(Stored data)
--------------------
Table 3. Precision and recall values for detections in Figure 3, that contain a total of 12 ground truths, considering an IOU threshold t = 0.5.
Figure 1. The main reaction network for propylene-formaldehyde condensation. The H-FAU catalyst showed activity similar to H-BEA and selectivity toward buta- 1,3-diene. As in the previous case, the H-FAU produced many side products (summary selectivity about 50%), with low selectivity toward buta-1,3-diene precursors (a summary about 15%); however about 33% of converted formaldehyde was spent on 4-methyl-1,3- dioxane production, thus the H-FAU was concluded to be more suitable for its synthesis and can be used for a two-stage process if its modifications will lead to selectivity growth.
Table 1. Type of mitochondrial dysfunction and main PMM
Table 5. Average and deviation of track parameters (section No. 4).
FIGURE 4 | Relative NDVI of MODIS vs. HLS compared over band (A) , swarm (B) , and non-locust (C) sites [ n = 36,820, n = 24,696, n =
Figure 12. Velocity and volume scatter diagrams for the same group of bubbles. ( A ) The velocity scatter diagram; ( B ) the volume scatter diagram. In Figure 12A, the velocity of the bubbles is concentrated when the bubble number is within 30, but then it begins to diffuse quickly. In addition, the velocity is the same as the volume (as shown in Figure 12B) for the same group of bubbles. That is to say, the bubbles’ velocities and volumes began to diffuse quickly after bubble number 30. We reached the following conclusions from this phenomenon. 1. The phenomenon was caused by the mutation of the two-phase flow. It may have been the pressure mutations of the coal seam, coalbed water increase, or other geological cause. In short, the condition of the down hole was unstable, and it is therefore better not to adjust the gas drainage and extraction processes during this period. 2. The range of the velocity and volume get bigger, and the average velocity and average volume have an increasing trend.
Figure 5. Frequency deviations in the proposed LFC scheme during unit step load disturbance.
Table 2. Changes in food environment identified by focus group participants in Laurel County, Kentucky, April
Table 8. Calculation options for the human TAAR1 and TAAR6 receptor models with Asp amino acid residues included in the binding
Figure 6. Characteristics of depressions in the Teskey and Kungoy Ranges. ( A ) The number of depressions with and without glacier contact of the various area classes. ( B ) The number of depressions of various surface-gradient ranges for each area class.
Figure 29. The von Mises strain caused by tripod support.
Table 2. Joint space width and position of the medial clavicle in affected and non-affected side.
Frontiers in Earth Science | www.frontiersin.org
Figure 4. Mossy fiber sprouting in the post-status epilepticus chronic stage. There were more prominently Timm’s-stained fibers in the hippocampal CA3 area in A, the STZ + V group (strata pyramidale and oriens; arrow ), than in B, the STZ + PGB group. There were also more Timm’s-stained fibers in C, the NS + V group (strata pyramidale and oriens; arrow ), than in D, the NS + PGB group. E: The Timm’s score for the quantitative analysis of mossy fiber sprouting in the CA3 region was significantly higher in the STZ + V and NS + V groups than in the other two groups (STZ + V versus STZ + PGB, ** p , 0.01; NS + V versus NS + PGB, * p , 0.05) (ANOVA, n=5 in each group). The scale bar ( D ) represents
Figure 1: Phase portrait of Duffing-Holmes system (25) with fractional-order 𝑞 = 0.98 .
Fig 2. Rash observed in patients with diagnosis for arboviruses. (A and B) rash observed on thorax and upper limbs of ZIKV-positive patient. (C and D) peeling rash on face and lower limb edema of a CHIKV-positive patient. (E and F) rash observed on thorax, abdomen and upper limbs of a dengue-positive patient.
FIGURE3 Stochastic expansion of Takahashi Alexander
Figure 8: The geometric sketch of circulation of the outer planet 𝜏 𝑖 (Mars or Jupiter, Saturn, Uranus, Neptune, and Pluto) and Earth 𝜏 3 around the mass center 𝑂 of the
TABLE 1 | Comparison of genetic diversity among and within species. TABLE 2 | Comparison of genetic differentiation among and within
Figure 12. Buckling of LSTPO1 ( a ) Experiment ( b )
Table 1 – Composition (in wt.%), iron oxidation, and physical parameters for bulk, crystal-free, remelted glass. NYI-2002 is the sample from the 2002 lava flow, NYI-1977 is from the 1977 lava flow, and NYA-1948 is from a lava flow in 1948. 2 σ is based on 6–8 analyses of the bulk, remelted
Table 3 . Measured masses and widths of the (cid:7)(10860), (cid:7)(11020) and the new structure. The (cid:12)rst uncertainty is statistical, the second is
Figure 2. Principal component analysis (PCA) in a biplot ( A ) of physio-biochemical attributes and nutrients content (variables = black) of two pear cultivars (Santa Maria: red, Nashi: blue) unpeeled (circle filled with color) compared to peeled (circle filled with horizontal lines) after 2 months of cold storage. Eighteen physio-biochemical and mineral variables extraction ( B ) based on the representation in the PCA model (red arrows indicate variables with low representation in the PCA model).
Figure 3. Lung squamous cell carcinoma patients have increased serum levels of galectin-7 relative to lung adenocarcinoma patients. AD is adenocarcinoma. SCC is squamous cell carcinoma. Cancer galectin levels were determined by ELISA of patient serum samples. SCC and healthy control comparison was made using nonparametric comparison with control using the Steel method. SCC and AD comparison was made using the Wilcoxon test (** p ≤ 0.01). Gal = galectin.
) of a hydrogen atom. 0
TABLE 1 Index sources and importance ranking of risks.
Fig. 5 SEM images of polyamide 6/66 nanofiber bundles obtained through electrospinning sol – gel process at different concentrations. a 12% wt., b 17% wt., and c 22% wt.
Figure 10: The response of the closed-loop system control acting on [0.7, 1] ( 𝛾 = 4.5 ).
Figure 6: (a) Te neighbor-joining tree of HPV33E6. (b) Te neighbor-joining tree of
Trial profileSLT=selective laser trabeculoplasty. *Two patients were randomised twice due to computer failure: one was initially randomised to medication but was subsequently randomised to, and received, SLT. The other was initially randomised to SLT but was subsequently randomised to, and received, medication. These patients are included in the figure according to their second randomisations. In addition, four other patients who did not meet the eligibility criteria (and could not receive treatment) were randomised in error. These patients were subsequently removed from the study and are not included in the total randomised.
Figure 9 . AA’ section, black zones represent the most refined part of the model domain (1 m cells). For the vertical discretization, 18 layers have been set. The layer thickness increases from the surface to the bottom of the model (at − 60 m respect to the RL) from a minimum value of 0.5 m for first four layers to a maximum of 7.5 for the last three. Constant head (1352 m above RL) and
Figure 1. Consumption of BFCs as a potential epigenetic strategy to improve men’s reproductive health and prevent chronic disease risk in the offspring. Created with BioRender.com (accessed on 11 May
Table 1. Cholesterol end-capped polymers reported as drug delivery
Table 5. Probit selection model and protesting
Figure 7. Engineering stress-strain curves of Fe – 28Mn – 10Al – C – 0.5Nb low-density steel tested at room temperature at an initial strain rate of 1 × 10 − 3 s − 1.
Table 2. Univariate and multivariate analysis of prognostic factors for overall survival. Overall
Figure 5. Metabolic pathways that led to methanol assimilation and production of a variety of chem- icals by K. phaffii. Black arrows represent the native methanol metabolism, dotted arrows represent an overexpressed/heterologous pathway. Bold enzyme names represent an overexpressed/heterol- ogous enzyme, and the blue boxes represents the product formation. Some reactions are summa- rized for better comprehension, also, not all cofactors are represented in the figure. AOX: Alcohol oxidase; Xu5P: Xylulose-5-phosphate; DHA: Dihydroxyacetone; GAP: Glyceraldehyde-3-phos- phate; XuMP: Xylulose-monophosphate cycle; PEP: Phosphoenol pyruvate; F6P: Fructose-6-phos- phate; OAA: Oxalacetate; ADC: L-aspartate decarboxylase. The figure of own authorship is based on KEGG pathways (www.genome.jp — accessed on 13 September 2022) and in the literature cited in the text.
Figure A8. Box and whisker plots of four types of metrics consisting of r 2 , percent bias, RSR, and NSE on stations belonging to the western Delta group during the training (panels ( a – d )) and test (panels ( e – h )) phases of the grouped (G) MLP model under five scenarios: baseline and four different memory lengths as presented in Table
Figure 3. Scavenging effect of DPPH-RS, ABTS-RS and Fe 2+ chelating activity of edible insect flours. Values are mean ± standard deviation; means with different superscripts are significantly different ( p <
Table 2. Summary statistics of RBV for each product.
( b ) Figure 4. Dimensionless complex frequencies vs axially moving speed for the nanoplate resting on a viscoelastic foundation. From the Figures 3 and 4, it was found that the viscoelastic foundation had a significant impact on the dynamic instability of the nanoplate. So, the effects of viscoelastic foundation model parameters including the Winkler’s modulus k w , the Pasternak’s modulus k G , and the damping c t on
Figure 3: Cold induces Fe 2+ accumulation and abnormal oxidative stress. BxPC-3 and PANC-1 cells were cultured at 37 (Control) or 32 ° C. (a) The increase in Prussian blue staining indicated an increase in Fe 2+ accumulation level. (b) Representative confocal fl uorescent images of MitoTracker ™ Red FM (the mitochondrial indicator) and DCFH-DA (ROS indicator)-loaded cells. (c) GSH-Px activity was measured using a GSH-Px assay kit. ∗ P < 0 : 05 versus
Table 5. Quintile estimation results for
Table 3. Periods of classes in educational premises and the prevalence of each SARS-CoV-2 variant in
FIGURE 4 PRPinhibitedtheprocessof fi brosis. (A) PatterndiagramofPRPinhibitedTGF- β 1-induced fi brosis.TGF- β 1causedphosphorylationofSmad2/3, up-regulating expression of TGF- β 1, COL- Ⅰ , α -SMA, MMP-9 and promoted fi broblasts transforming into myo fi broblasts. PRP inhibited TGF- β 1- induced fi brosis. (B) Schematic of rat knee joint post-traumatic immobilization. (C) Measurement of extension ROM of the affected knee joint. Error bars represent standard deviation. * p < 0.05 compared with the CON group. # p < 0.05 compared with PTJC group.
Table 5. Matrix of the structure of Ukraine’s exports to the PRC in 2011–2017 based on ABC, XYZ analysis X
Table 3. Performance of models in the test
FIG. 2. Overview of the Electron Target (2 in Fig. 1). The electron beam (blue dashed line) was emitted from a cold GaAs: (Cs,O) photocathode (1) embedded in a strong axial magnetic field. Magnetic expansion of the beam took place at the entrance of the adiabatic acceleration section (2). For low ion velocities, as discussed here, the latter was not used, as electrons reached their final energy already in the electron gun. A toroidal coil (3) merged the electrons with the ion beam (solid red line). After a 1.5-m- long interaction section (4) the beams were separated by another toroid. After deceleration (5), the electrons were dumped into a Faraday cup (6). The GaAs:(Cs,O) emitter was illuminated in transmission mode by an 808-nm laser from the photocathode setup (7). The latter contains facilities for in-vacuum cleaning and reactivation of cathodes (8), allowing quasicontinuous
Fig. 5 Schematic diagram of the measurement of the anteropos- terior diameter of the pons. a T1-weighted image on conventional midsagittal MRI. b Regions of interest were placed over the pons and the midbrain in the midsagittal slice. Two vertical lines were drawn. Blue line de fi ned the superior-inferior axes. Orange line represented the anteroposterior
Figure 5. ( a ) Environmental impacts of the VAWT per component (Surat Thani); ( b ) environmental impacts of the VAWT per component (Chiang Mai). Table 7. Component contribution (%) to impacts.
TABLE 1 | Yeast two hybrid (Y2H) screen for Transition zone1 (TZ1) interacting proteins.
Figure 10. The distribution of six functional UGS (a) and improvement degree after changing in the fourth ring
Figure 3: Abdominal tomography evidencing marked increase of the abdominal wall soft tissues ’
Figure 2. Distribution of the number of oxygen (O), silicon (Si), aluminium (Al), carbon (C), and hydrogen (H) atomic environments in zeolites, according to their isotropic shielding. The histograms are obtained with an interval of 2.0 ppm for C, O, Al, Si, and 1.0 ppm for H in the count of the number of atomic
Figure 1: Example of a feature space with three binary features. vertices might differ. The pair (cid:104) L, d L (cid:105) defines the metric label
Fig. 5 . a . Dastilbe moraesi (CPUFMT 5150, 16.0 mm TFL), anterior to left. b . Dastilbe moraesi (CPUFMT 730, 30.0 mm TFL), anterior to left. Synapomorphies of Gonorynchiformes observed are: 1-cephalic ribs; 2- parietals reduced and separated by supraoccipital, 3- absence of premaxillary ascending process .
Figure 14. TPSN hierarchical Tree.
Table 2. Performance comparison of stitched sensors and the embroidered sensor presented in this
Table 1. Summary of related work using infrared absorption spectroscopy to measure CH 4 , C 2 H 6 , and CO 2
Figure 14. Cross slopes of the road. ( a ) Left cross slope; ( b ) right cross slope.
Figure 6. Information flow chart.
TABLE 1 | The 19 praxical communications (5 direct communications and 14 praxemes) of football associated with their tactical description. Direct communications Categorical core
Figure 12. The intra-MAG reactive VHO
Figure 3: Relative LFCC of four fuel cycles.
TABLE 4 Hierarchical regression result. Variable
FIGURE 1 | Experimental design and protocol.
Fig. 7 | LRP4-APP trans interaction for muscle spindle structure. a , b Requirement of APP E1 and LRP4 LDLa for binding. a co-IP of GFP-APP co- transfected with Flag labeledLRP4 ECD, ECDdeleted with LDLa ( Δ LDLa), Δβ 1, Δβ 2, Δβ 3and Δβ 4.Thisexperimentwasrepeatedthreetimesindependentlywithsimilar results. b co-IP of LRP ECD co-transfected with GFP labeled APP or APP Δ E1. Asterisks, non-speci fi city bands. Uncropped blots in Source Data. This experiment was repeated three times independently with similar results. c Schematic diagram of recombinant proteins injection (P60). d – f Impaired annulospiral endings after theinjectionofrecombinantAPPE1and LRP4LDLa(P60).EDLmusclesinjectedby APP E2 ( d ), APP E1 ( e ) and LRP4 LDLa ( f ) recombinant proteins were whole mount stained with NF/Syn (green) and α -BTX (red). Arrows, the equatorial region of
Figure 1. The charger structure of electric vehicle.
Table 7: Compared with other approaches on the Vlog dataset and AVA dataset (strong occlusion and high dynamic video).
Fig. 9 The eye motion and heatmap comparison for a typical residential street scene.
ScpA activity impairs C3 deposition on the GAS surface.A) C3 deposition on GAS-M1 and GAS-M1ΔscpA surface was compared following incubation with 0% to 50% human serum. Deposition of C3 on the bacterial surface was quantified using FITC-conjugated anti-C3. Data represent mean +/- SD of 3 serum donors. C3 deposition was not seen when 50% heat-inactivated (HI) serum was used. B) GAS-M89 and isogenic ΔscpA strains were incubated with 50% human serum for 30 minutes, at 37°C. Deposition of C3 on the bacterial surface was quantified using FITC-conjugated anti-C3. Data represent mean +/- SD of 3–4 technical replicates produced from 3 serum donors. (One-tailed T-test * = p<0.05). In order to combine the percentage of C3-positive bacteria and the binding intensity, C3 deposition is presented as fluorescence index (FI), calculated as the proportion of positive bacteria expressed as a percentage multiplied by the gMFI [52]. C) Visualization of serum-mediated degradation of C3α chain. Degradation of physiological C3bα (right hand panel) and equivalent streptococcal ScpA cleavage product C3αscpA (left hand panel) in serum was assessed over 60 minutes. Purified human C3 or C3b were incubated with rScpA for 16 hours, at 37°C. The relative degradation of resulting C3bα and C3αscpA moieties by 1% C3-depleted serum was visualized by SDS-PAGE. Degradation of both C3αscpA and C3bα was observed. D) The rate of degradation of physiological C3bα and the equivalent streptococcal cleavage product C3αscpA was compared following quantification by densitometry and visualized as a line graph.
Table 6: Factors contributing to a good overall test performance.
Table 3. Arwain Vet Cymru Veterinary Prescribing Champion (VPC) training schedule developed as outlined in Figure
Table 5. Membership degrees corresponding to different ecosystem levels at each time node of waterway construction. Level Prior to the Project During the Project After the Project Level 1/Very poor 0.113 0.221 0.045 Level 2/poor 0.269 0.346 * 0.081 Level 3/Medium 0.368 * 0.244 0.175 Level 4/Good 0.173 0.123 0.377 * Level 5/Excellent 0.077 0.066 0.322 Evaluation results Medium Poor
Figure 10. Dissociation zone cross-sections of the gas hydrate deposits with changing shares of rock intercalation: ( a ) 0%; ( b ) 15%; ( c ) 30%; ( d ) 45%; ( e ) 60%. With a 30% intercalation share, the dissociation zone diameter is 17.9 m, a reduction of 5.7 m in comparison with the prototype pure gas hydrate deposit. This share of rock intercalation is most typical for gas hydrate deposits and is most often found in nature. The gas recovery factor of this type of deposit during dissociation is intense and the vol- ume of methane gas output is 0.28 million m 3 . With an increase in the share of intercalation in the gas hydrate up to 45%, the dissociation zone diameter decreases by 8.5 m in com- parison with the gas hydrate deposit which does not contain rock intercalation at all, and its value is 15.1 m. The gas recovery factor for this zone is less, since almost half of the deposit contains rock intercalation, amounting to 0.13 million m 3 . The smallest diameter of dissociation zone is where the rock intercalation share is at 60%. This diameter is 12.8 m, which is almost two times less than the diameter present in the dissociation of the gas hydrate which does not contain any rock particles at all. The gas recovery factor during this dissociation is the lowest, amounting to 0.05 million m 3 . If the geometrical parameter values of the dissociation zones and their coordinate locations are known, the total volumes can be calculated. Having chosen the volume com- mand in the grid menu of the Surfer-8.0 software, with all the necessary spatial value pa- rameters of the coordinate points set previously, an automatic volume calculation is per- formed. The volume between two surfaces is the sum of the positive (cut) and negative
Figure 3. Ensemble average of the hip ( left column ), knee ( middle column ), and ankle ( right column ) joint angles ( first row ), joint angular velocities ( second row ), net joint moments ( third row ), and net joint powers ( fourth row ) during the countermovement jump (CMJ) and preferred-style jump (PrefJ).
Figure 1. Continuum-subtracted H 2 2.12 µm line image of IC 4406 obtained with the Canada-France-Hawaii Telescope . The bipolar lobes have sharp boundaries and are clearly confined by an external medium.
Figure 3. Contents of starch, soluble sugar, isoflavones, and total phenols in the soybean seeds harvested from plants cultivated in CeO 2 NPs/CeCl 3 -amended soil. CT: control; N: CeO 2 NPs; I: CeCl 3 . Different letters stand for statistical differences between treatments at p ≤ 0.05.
--------------------
### What is expected:
Look above for the line holding "Fig 2. Rash", then set down exactly that line and every line after it up to and including the line holding "TABLE 1 Index", with nothing else.

### Response box:
Fig 2. Rash observed in patients with diagnosis for arboviruses. (A and B) rash observed on thorax and upper limbs of ZIKV-positive patient. (C and D) peeling rash on face and lower limb edema of a CHIKV-positive patient. (E and F) rash observed on thorax, abdomen and upper limbs of a dengue-positive patient.
FIGURE3 Stochastic expansion of Takahashi Alexander
Figure 8: The geometric sketch of circulation of the outer planet 𝜏 𝑖 (Mars or Jupiter, Saturn, Uranus, Neptune, and Pluto) and Earth 𝜏 3 around the mass center 𝑂 of the
TABLE 1 | Comparison of genetic diversity among and within species. TABLE 2 | Comparison of genetic differentiation among and within
Figure 12. Buckling of LSTPO1 ( a ) Experiment ( b )
Table 1 – Composition (in wt.%), iron oxidation, and physical parameters for bulk, crystal-free, remelted glass. NYI-2002 is the sample from the 2002 lava flow, NYI-1977 is from the 1977 lava flow, and NYA-1948 is from a lava flow in 1948. 2 σ is based on 6–8 analyses of the bulk, remelted
Table 3 . Measured masses and widths of the (cid:7)(10860), (cid:7)(11020) and the new structure. The (cid:12)rst uncertainty is statistical, the second is
Figure 2. Principal component analysis (PCA) in a biplot ( A ) of physio-biochemical attributes and nutrients content (variables = black) of two pear cultivars (Santa Maria: red, Nashi: blue) unpeeled (circle filled with color) compared to peeled (circle filled with horizontal lines) after 2 months of cold storage. Eighteen physio-biochemical and mineral variables extraction ( B ) based on the representation in the PCA model (red arrows indicate variables with low representation in the PCA model).
Figure 3. Lung squamous cell carcinoma patients have increased serum levels of galectin-7 relative to lung adenocarcinoma patients. AD is adenocarcinoma. SCC is squamous cell carcinoma. Cancer galectin levels were determined by ELISA of patient serum samples. SCC and healthy control comparison was made using nonparametric comparison with control using the Steel method. SCC and AD comparison was made using the Wilcoxon test (** p ≤ 0.01). Gal = galectin.
) of a hydrogen atom. 0
TABLE 1 Index sources and importance ranking of risks.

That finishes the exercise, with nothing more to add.